EXERCISE: In the material below, the lines containing the word "wanderingwombat" are required; copy each of them.
______________________________
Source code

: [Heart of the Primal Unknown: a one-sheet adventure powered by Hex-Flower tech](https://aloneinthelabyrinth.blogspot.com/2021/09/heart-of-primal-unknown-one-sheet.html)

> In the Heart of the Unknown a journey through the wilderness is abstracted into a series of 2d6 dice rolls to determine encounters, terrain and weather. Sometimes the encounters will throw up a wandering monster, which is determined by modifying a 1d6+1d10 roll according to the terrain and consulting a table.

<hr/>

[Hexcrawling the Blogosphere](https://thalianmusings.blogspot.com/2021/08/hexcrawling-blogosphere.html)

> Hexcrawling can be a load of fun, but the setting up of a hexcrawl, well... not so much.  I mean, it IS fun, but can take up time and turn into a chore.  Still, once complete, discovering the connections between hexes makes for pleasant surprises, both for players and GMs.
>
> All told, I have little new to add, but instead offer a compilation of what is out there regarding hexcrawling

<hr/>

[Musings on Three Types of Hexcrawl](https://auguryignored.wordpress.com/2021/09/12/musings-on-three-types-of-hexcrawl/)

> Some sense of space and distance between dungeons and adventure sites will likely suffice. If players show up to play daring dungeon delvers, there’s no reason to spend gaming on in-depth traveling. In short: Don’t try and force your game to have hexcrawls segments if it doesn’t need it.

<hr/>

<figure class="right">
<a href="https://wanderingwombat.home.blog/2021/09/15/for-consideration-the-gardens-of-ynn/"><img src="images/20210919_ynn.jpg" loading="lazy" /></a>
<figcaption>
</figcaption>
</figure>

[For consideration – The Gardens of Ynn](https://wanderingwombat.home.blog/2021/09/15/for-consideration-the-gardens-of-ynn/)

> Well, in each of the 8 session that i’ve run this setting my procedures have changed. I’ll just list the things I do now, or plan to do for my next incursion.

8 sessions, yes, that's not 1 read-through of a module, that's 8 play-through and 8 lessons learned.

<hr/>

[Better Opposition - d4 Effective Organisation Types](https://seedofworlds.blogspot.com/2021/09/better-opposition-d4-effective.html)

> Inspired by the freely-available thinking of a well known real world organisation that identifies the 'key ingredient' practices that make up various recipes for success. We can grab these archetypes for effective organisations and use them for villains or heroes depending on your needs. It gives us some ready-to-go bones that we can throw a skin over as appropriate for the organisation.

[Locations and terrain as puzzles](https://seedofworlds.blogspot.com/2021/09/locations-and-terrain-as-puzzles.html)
______________________________
YOUR SOLUTION:
<a href="https://wanderingwombat.home.blog/2021/09/15/for-consideration-the-gardens-of-ynn/"><img src="images/20210919_ynn.jpg" loading="lazy" /></a>
[For consideration – The Gardens of Ynn](https://wanderingwombat.home.blog/2021/09/15/for-consideration-the-gardens-of-ynn/)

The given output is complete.